Distinction in travel journalism
Is independent travel journalism important to you?
Click here to keep it independent

8 Feb, 2012

Why Universities Should “Beware the Seductive Attractions of Money Power”

Ramesh Thakur

Reporting on the management changes at Research in Motion, Tim Weber, business editor, BBC, wrote that the co-chief executive officers’ departure was ‘long overdue.’ The once-dominant company had ‘thrown it all away… in an orgy of poor executive decisions, lacklustre innovation, unkept promises in delivering new product and — the greatest sin of all — a total lack of understanding that its part of the tech industry was undergoing a fundamental shift.’

The governance deficits were foreshadowed in the threeway relationship between the Centre for International Governance Innovation, the Balsillie School of International Affairs, and Wilfrid Laurier and Waterloo universities. Yet no business reporter connected the dots or followed the money trail, despite the substantial amounts of public funds involved. As a result, there remains a story to be told. And the lessons have relevance for India, as it opens up its education sector to international influences.

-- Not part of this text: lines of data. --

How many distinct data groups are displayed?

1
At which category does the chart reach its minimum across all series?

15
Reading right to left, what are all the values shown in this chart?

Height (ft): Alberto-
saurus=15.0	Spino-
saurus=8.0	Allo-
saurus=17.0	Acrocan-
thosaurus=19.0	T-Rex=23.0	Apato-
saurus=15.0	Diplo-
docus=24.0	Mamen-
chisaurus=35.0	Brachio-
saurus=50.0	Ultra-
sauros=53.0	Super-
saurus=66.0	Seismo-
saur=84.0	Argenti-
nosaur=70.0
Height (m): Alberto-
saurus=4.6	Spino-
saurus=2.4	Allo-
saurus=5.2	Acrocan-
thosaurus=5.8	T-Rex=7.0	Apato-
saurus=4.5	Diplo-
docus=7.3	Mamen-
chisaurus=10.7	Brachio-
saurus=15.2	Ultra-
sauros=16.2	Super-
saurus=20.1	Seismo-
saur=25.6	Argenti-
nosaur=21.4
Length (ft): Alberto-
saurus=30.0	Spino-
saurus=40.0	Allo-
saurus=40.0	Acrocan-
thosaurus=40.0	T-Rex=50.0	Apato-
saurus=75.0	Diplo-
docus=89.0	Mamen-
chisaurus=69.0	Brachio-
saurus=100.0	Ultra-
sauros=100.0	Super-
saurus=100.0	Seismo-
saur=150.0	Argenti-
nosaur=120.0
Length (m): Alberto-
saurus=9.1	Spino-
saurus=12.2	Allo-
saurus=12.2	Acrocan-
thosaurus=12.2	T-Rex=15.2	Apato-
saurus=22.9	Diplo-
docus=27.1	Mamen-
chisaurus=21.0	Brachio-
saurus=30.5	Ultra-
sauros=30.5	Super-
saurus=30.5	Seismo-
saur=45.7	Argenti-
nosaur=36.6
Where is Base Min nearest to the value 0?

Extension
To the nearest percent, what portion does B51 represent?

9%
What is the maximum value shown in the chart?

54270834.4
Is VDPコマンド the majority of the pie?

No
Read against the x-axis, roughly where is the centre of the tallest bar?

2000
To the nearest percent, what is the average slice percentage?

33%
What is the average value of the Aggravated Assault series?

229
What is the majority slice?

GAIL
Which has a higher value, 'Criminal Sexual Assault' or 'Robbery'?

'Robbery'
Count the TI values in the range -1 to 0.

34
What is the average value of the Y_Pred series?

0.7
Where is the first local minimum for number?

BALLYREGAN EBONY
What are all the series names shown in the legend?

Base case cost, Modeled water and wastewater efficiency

Business practices and culture can be radically different from those in the public sector and universities. They reflect different historical roots and legacies, different modes of doing core business and different norms of accountability. Civility-challenged business executives can treat employees as ‘hired underlings;’ university management respects even junior faculty as colleagues. The corporate culture can stifle contrarian opinions and weed out nonconformists; universities encourage and thrive on critical questioning. Executives can hire, promote and fire almost at whim or, rarely, in exchange for sexual favours; public servants are better protected by complex layers of rules and appeal procedures.

Ideas matter and universities are the marketplace of ideas. Think tanks are the conduit for processing ideas into policy recommendations. A society in intellectual ferment, with the clash of ideas given free play, is fertile ground for progress and advancement. A society that is bereft of and represses new ideas is doomed to stagnation.

 Research institutions are dedicated to the spirit of free and critical inquiry, tolerance of diversity and a commitment to resolution of difference of opinion through dialogue and debate. They provide the terrain on which intellectually arid and stagnant societies encounter new worlds of ideas. The process of transformation of large and complex societies creates social ferment, disorder, dislocation, volatility and sometimes even conflict. Universities and think tanks, whose core business is knowledge management and its processing into policy advice, often find themselves embattled because they are at the forefront of this struggle for social transformation.

Many universities across the world are becoming more agile and market-responsive due to changes in the higher education sector. This has forced too many to accept donations without due diligence and, sometimes, even bend to donor directives. The intense embarrassment felt by the London School of Economics because of its links to the Gaddafi regime is a salutary caution against the seductive attractions of money power trumping long-held and cherished academic values and practices that prioritize intellectual freedom and institutional autonomy. The LSE’s deeply damaged institutional integrity will take time to repair. The experience shows exactly why we need firm governance structures and arrangements that set up robust firewalls between academic matters and institutional autonomy against outside influence.

Who would have thought that a world famous British university would demonstrate a softer commitment to core academic values? If such a prestigious university can fall short of expected standards, so can reputable Canadian universities.

But that is only part of the problem. As the mode of corporate leadership came to be widely admired and emulated in the worlds of the public sector and universities, the vices of casino capitalism cross-infected sectors that previously were pillars of public service ethos.

The reification of the corporate sector with its all-encompassing motto of ‘greed is good’ produced the biggest global financial and economic crisis since the Great Depression of the 1930s. The corporate environment increasingly became an ethics-free zone. The tragedy is that, as the dominant management ideology has forced the corporate management culture more and more into public sector and university administrations, the risk has grown of an accompanying infestation of ethically-challenged public sector chief executives. And also university presidents, especially when fund raising becomes a chief criterion for selecting them.

A self-respecting university should have a bottom line beyond just the bottom line. It is time to bring back civic virtue into the marketplace and spread civility in the boardroom. To restore public trust in financial institutions and the corporate sector, perhaps the best and the brightest from the public sector should be poached and perched in positions of corporate power to instruct them on what a moral compass means in practice.

Public-private partnerships should see private money flow into public institutions where benefactors donate to educational institutions, retain an interest in what is done with their money, but have no control over its use. If managerial and operational control is under the tight control of a donor and corporate buddies, instead of private money being put to serve the public good, in effect the taxpayer ends up subsidizing the whims and indulgences of a megarich donor. And if universities should succumb to donor pressure on academic matters, they will vindicate the contempt of wealthy ‘benefactors’ for academics and their values.

Ramesh Thakur is director, Centre for Nuclear Non-proliferation and Disarmament ANU Asia-Pacific College of Diplomacy, Canberra. Till-early last year he was director, Balsillie School of International Affairs, Waterloo, a school established by Research in Motion co-founder Jim Balsillie.